While we’re all being advised to maintain social distancing, inmates in a prison in our area say it’s increasingly difficult to stay healthy while locked up​. We spoke to one woman who’s concerned her husband may not make it out alive.

"You have inmates sick serving food, you have inmates coughing, you can't protect yourself, it's rampant in there," said Keosha Legree, whose husband is incarcerated in the FCI Otisville prison. "It's like a petri dish waiting to explode."

Legree’s husband Omar White has been serving a 10-year sentence in the federal prison in Otisville, NY, with less than 70 days left.
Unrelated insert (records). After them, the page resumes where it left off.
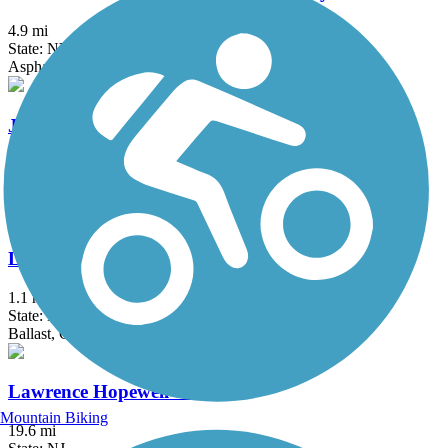
4.9 mi
State: NY
Asphalt, Ballast, Crushed Stone, Dirt, Gravel
Joseph B. Clarke Rail Trail
4 mi
State: NY
Asphalt
Lake Iliff Trail
1.1 mi
State: NJ
Ballast, Cinder, Crushed Stone
Lawrence Hopewell Trail
Mountain Biking
19.6 mi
When she learned of the coronavirus pandemic she began to worry.

"My husband has chronic lung asthma and he has one lung due to a birth defect, so when I saw it was affecting the lungs I immediately went crazy," said Legree.

Legree says conditions inside the prison are dire.

"The governor says social distancing," said Legree. "How can you social distance when you're on top of each other; you look right next to each other the next person is dying or coughing with no protection, no medical equipment, no medicine, no hand washing, no nothing."

Legree reached out to the prison to ask what they were doing to keep her husband safe. They responded Thursday morning telling her, ​“FCI Otisville is implementing the Bureau of Prisons’ guidance on mitigating the spread of COVID-19 … The current plan continues to allow for inmate transfer to pre-release custody. As they near their release all inmates are reviewed on an individual basis to determine their eligibility for a period of pre-release confinement, including placement on home confinement.”

She also found out her husband was given a mask and gloves, but she still hopes he can be released early to mitigate his risk.

"If they have less than two months or three months let them come home, let them be on home confinement," said Legree.